Traffic jam on Lawrence Hargrave Drive Thirroul + Thirroul sign
Traffic on Lawrence Hargrave Drive backed up to Kennedy’s Hill, Austinmer – a common sight on weekends.
  • Safety issues with the congestion of Lawrence Hargrave drive
     As mentioned above, Lawrence Hargrave Drive is the only road in and out of Thirroul village. If 82 apartments are added to the centre of Thirroul this traffic congestion will increase. A grid-locked main road would create difficulty with evacuation in the case of an emergency, such as a bushfire. It would also make getting ambulances into Thirroul and the Northern Illawarra very difficult.
  • Loss of escarpment views.
    The three storey-development would block views of the escarpment from Lawrence Hargrave Drive. The letter from Wollongong Council to the architects for the proposed development (17 June 2020) states: “It is also noted that the Illawarra Escarpment Heritage Conservation Area is not included as a heritage item in the vicinity, although views from Thirroul Village Centre to the Escarpment will be impacted visually by the proposal.”

    Many people choose to live in or visit Thirroul because of the natural environmental beauty of this area that is bounded by the ocean and the escarpment. With the proposed development blocking views of the Illawarra escarpment from Lawrence Hargrave there could be an adverse effect on the psychological health of residents and visitors to the Northern Illawarra.

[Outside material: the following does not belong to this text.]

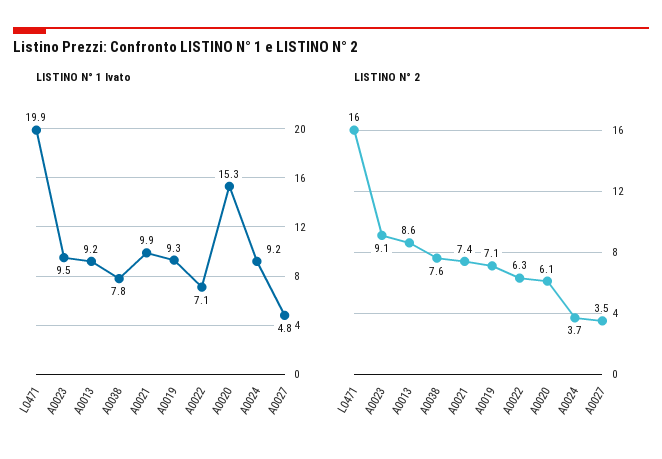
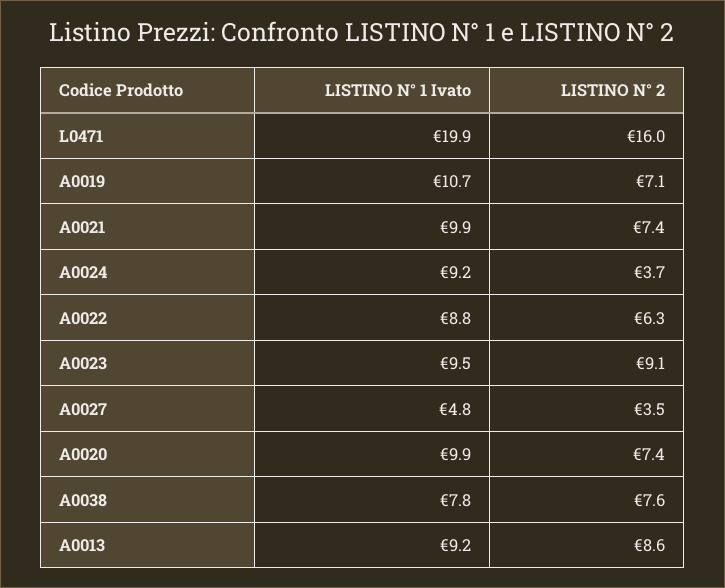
LISTINO N° 1 Ivato, A0019: 9.3 -> 10.7
LISTINO N° 1 Ivato, A0022: 7.1 -> 8.8
LISTINO N° 1 Ivato, A0020: 15.3 -> 9.9
LISTINO N° 2, A0020: 6.1 -> 7.4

    There have been many studies, carried out worldwide, that show that living in a suburb with more trees leads to improved well-being. A study carried out by researchers at Wollongong University in 2019 found that adults in leafy neighbourhoods have a lower risk of developing psychological distress than adults living in less green neighbourhoods. Read more about this study here.
  • Inappropriate for the site and heritage of Thirroul
    The design of the proposed shopping centre/apartment complex is out of character with the other buildings in Thirroul, such as Anita’s Theatre, built in 1925. Any development of this size in the heart of Thirroul needs to relate to the existing buildings and maintain the heritage values of the streetscape as required in Council’s Development Control Plan.

    The new development looks modern and bland in the drawings supplied with the development application. Comments on the Thirroul Community for a Sustainable Town Centre Facebook page include: “It will be like Parramatta Road in Leichhardt” and Who wants to visit “Kogarah by the Sea?”
  • Noise complaints could lead to the closure of live music venues
    It will be a problem having 82 residential units right next to the live music venues at Beaches Hotel and Anita’s Theatre. Residents of the new units could make noise complaints and this may lead to these venues being unable to host live music.
  • Lack of community consultation about a major development in the heart of Thirroul
    The community have not been consulted by the developer despite it being the biggest town centre development in Thirroul’s history. The DA was posted during the Covid 19 lockdown which has meant that it has not been possible to have face-to-face community meetings to discuss the proposal. Many residents of the Thirroul and surrounding suburbs who will be affected by this proposal do not know about it.